LuteOrg / lute-v3

LUTE = Learning Using Texts: learn languages through reading. Python/Flask.
MIT License
407 stars 45 forks source link

Add Kobo dictionary support (requires issue 5 to be done) #6

Open jzohrab opened 1 year ago

jzohrab commented 1 year ago

This is a good idea, simple offline-style dict.

jzohrab commented 1 year ago

See jzohrab/lute-v3#5 for initial notes.

The kobo dictionaries at https://www.epubor.com/kobo-dictionary-download-and-install.html are good starts, but you need to change the http links to https.

When the dict is downloaded, if you decompress the zip, it contains a bunch of files, e.g. co.html, but these are in fact compressed data. You can decompress them, eg

cp ca.html hack_co.html
gzip  -S .html -d hack_co.html
mv hack_co hack_co.data

and this results in a file called hack_co.data with data like the following:

<w><p><a name="correr"/><b>correr</b> [koˈreɾ]<br/><br/>
<p>Del latín <i>currere</i></p><br/><ol><li>Desplazarse rápidamente ....</li>
...
<variant name="corra"/>
<variant name="corre"/>
...

So, these files could be pre-processed to have all (??) variants of a word, and the word itself, being an initial index into the data files, and a Lute-Kobo lookup could look like this: Given input word fui, pre-processed file initial_index_fu.data contains something like fui: ir (fui being one of the variants of ir, we hope!), and then the actual lookup is done using ir to get the definition.

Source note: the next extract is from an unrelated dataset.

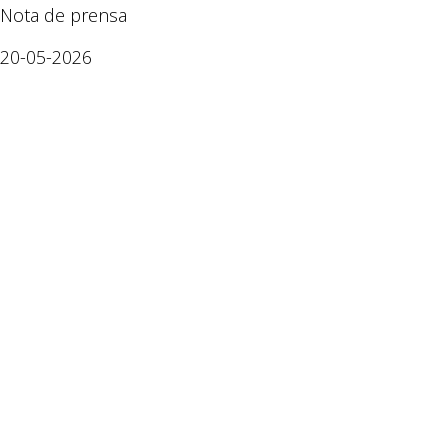
Nota de prensa
20-05-2026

I don't know how this would/should work for ambiguous mappings. Perhaps something like gato: gato; gatar (if there is a word like gatar).

if nothing is found, just return 'not found'.

The pre-processing could be done outside of Lute, or as a heavyweight initial load. Outside is better, I think: less crap to go wrong in the app, separate concern.